Platform selection is not a crucial element in e-commerce application security, but it is an important one. The debate continues to rage over just how secure Microsoft Windows is in relation to its competition, including Solaris, Linux, and other Unix platforms.

The fact is that all platforms have security flaws, and e-commerce applications must communicate with the Internet to do their work, increasing their exposure by default. However, it is also true that Microsoft is a highly political target with more than its fair share of enemies. Many hackers have focused on breaking into Windows-based systems simply because of this reason. Therefore, while platform selection must generally place greater weight on administrative costs, budgetary constraints, and application software utilised, it can also have an impact on e-commerce application security.

On the other hand, IT executives who oversee the management of Unix servers should not be lulled into a false sense of security. Security flaws in Unix platforms abound, and recent exploits of them have been as harsh as those against Windows platforms.

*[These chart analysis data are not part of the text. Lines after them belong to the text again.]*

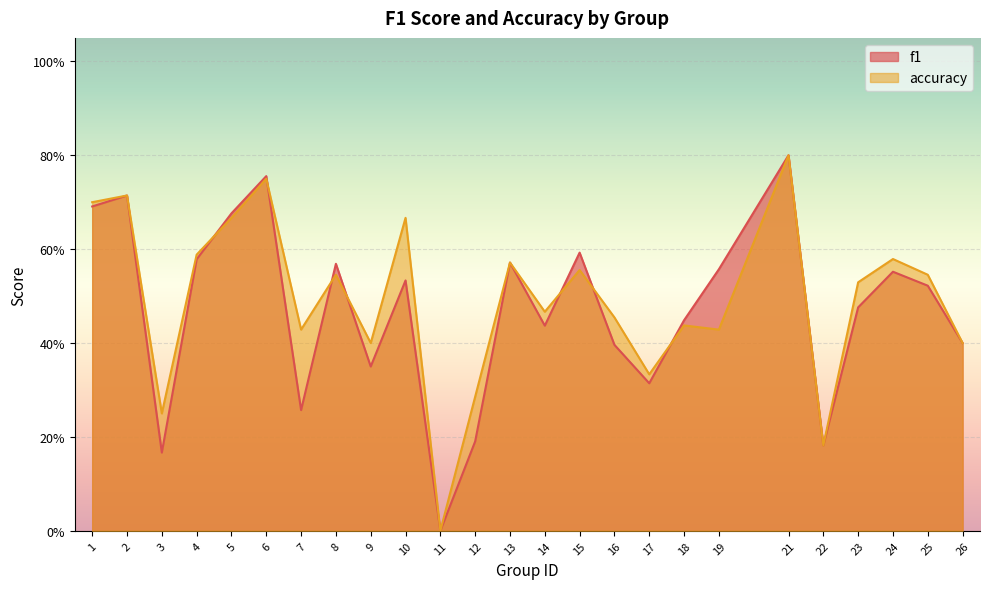

Reading right to left, what are all the values shown in this chart?

f1: 26=0.4	25=0.5	24=0.6	23=0.5	22=0.2	21=0.8	19=0.6	18=0.4	17=0.3	16=0.4	15=0.6	14=0.4	13=0.6	12=0.2	11=0.0	10=0.5	9=0.3	8=0.6	7=0.3	6=0.8	5=0.7	4=0.6	3=0.2	2=0.7	1=0.7
accuracy: 26=0.4	25=0.5	24=0.6	23=0.5	22=0.2	21=0.8	19=0.4	18=0.4	17=0.3	16=0.5	15=0.6	14=0.5	13=0.6	12=0.3	11=0.0	10=0.7	9=0.4	8=0.5	7=0.4	6=0.8	5=0.7	4=0.6	3=0.2	2=0.7	1=0.7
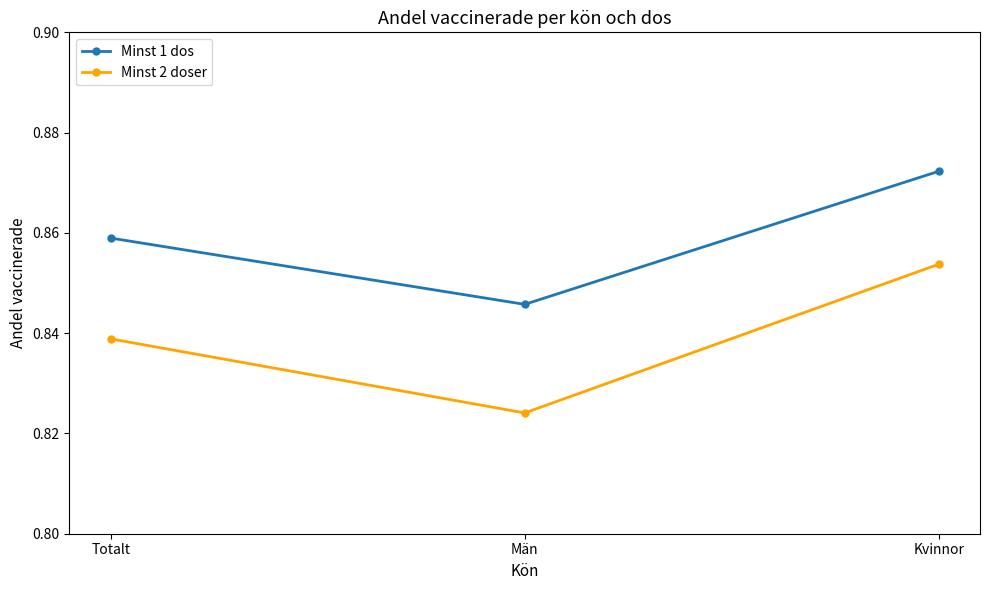

At Män, list the series in order from largest to smallest.

Minst 1 dos, Minst 2 doser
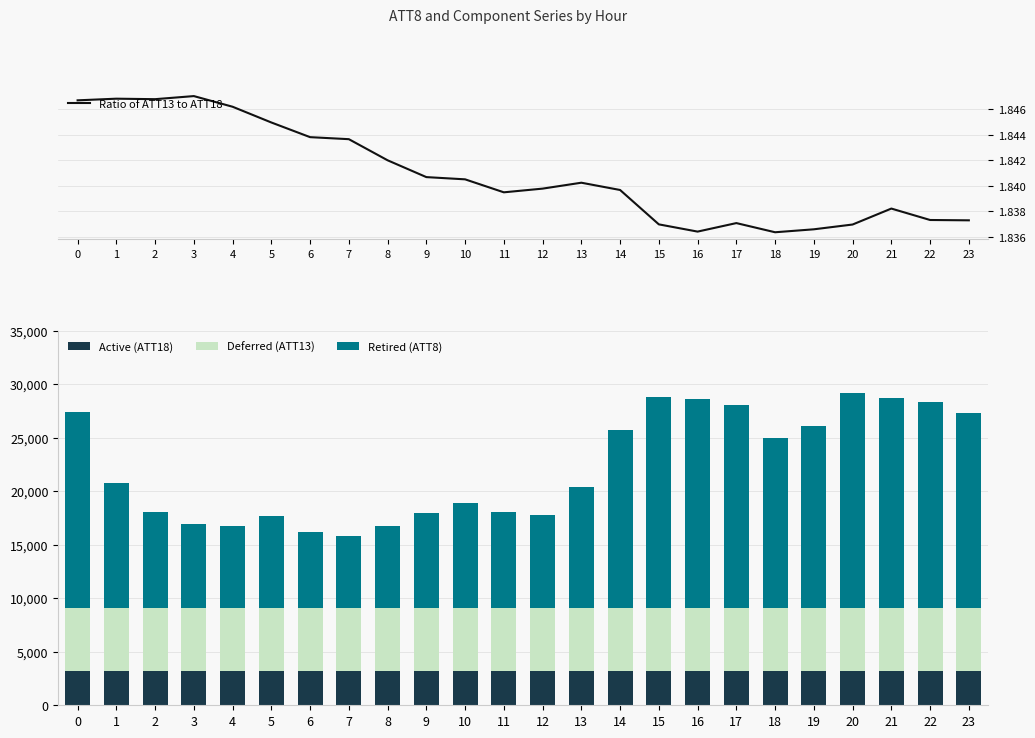

True or false: Ratio of ATT13 to ATT18 has a value of 1.1 at 20.

False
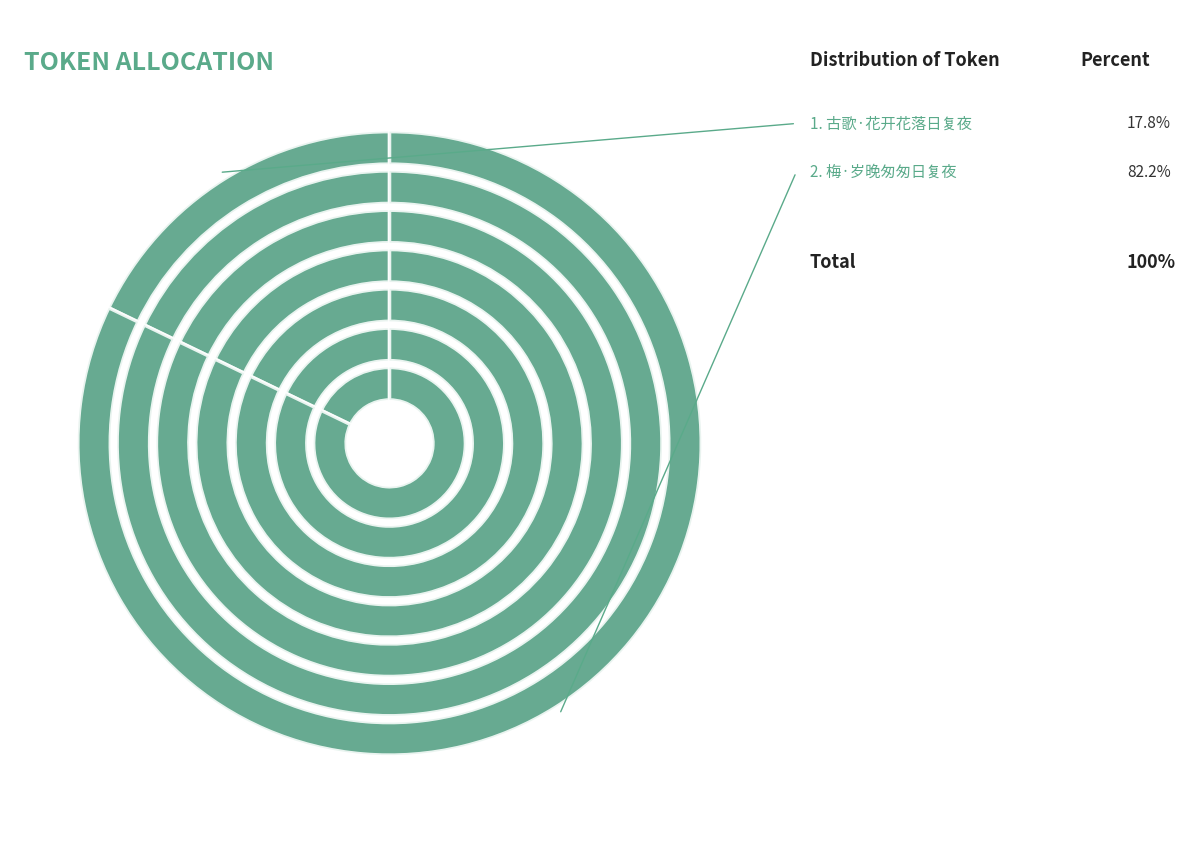

Approximately how many times larger is the value at 古歌·花开花落日复夜 compared to 梅·岁晚匆匆日复夜?

0.2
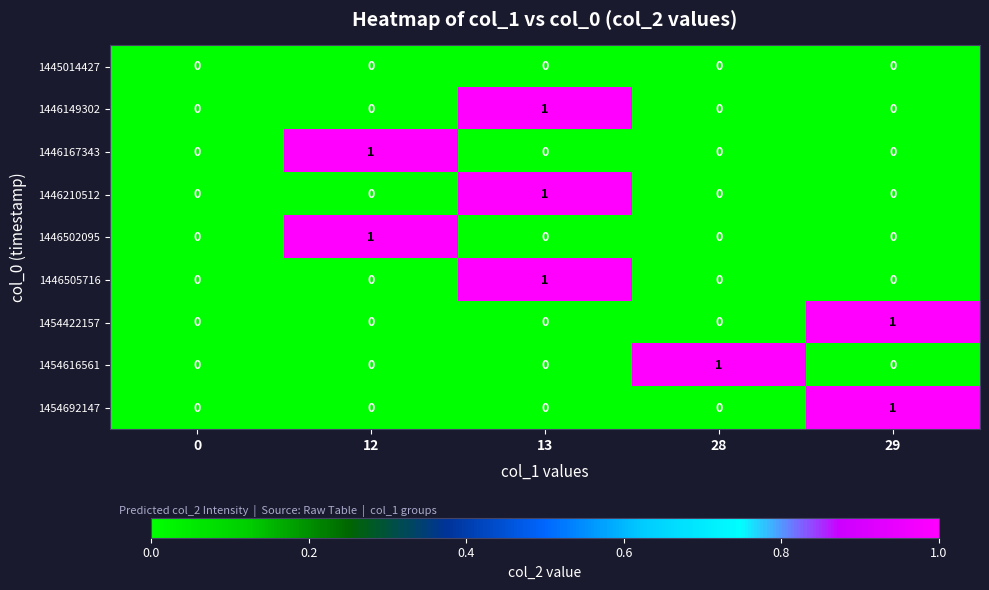

How many 1454616561 values are between 0 and 1?

5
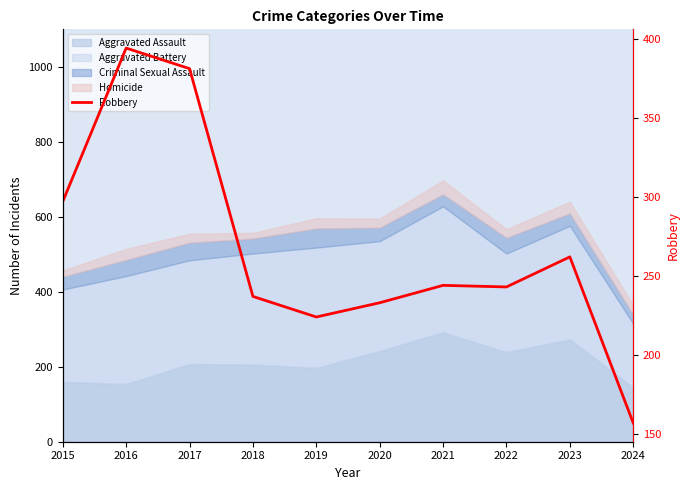

What is the sum of the values at 2021 and 2020?

477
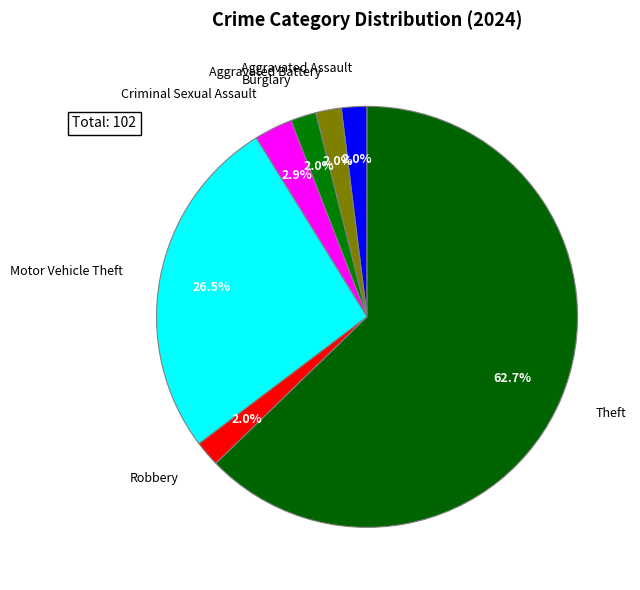

Which slice is the largest?

Theft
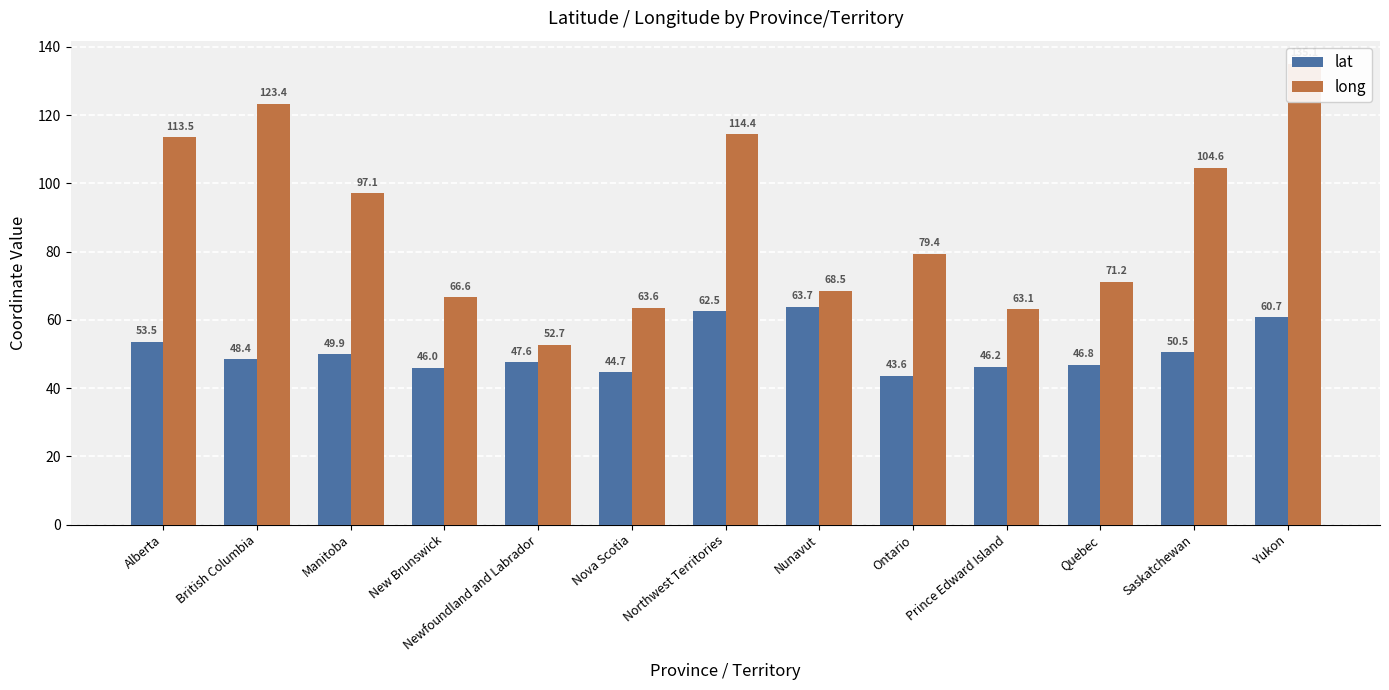

At how many categories does at least one series exceed 83?

6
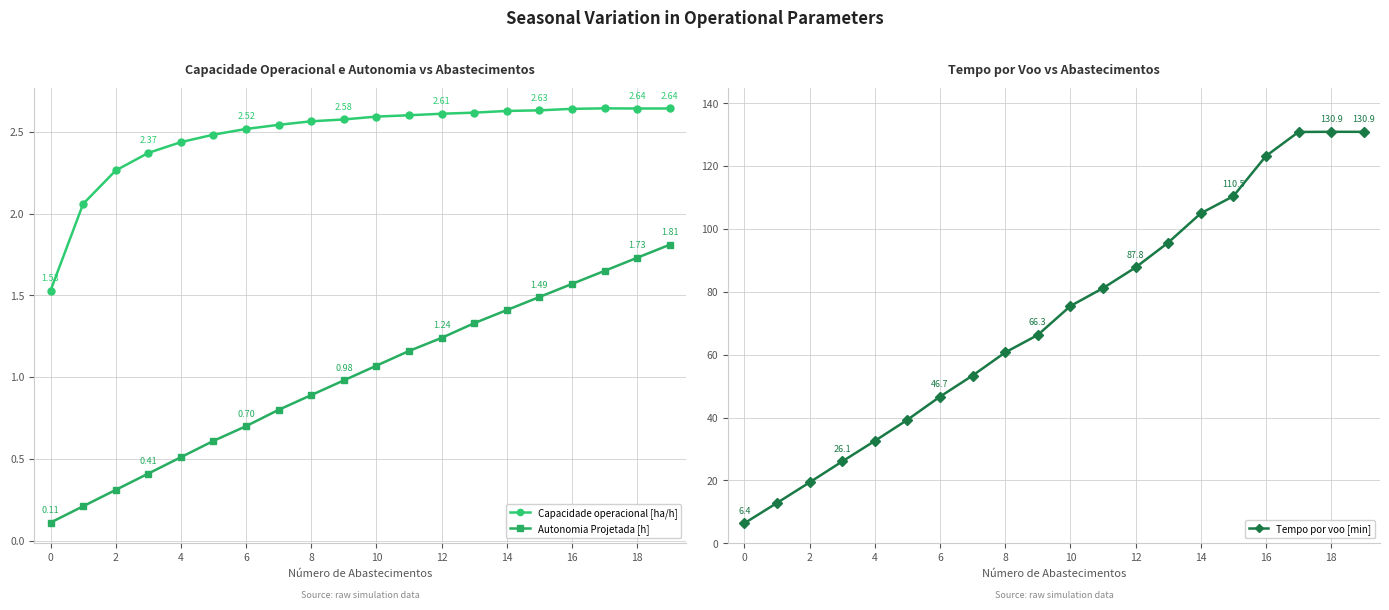

True or false: Autonomia Projetada [h] and Capacidade operacional [ha/h] intersect in this chart.

False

A focus on preventing attacks should never assume they cannot or will not happen, especially given the recent increase of automated vulnerability scanning. IT executives should ensure their companies are prepared for attacks by establishing procedures that administrators will follow should an attack be successful. The procedures should consider various eventualities, including Web site defacement, theft of data, and data tampering or site abuse.

Should an attack be successful, it should be reported to authorities where possible. Companies located in the United States can report to the National Infrastructure Protection Center (NIPC), as well as the Federal Bureau of Investigations (FBI). Attack information can also be shared with SANS through the Internet StormCenter portal. Sharing this information may not always be in the company's best interest due to publicity issues, but it can often be done in a confidential manner, and will help lead to more secure e-commerce application platforms.

RFG believes e-commerce applications require extensive security measures and resources to protect them, and should be a conspicuous line item in all IT budgets. Increased media attention on site attacks, as well as the potential for lost revenues, demand that companies pay careful attention to ensuring the security of e-commerce systems. IT executives should follow best practices for information security when implementing and managing e-commerce applications, allocate resources as required, and prepare responses that will be followed.